BEGIN

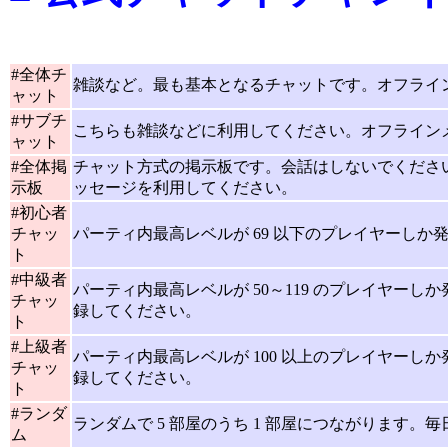
#全体チ
雑談など。最も基本となるチャットです。オフライ
ャット
#サブチ
こちらも雑談などに利用してください。オフライン
ャット
#全体掲
チャット方式の掲示板です。会話はしないでくださ
示板
ッセージを利用してください。
#初心者
チャッ
パーティ内最高レベルが 69 以下のプレイヤーし
ト
#中級者
パーティ内最高レベルが 50～119 のプレイヤー
チャッ
録してください。
ト
#上級者
パーティ内最高レベルが 100 以上のプレイヤー
チャッ
録してください。
ト
#ランダ
ランダムで 5 部屋のうち 1 部屋につながります
ム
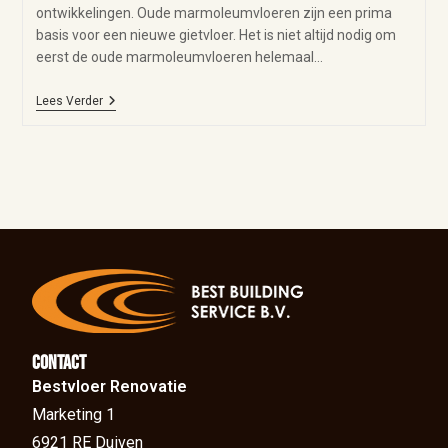
ontwikkelingen. Oude marmoleumvloeren zijn een prima
basis voor een nieuwe gietvloer. Het is niet altijd nodig om
eerst de oude marmoleumvloeren helemaal…
Lees Verder
Contact
Bestvloer Renovatie
Marketing 1
6921 RE Duiven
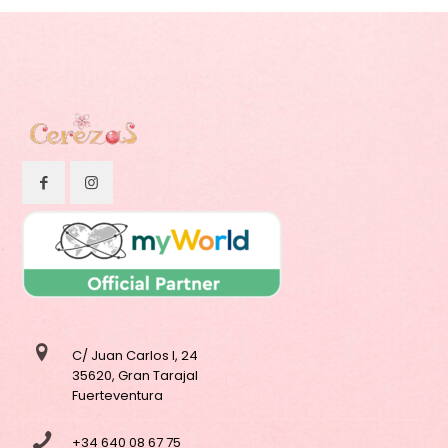
C/ Juan Carlos I, 24
35620, Gran Tarajal
Fuerteventura
+34 640 08 67 75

END

- **TASK GOAL**: The expected output is every line from the material above where "marmoleumvloeren" can be found.

- **EXPECTED ANSWER**:
ontwikkelingen. Oude marmoleumvloeren zijn een prima
eerst de oude marmoleumvloeren helemaal…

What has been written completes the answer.